#### What the task asks
From the data underneath, reproduce exactly the stretch that begins at the line with "9: (335, 419, 0.63)" and ends after the line with "23: (803, 29, 1.28)".

☆ ☆ ☆ ☆

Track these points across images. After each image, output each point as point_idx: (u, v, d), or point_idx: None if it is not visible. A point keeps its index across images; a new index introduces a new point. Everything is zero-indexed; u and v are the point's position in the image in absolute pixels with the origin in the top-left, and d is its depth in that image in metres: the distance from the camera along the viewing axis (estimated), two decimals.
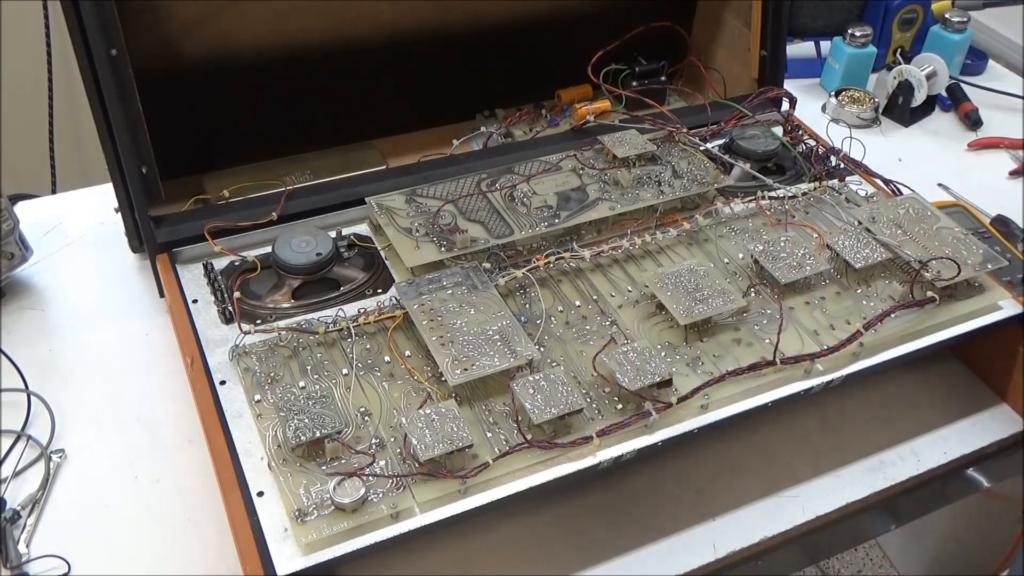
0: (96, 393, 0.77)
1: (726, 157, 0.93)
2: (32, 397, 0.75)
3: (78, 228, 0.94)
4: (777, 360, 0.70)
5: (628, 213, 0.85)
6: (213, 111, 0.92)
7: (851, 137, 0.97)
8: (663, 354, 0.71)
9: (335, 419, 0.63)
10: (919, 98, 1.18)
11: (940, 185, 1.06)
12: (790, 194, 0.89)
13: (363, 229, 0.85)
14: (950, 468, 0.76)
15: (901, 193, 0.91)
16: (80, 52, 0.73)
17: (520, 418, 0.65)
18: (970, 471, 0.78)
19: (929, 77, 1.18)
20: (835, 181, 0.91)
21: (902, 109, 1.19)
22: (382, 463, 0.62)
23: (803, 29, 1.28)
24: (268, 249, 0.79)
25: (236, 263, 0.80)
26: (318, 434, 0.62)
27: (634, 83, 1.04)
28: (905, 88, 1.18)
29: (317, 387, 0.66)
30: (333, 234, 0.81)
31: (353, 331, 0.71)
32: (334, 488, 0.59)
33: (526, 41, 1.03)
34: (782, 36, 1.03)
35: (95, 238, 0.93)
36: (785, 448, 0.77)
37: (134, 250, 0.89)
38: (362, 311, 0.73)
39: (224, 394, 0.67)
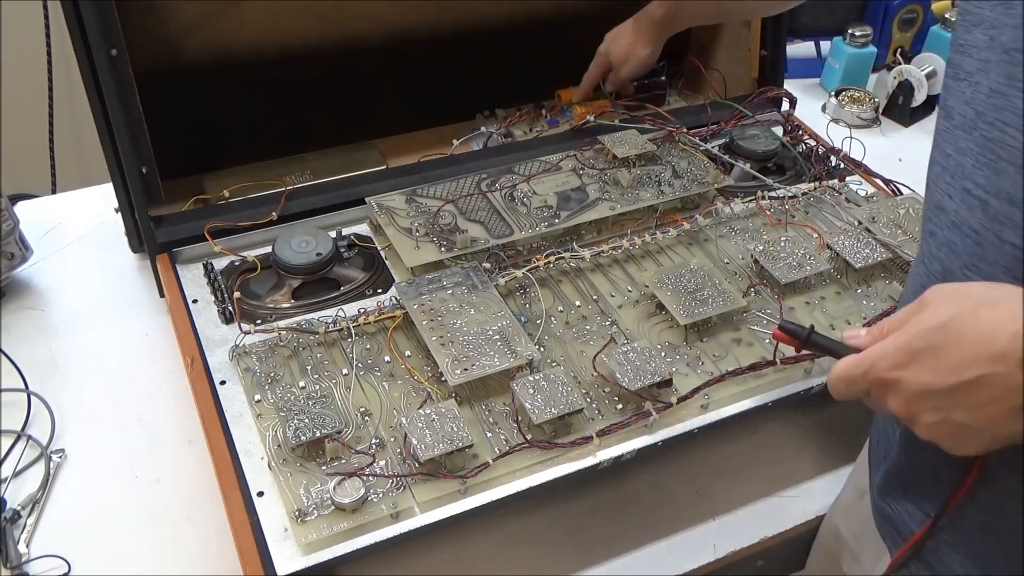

☆ ☆ ☆ ☆

#### Written response
9: (335, 419, 0.63)
10: (919, 98, 1.18)
11: (940, 185, 1.06)
12: (790, 194, 0.89)
13: (363, 229, 0.85)
14: (950, 468, 0.76)
15: (901, 193, 0.91)
16: (80, 52, 0.73)
17: (520, 418, 0.65)
18: (970, 471, 0.78)
19: (929, 77, 1.18)
20: (835, 181, 0.91)
21: (902, 109, 1.19)
22: (382, 463, 0.62)
23: (803, 29, 1.28)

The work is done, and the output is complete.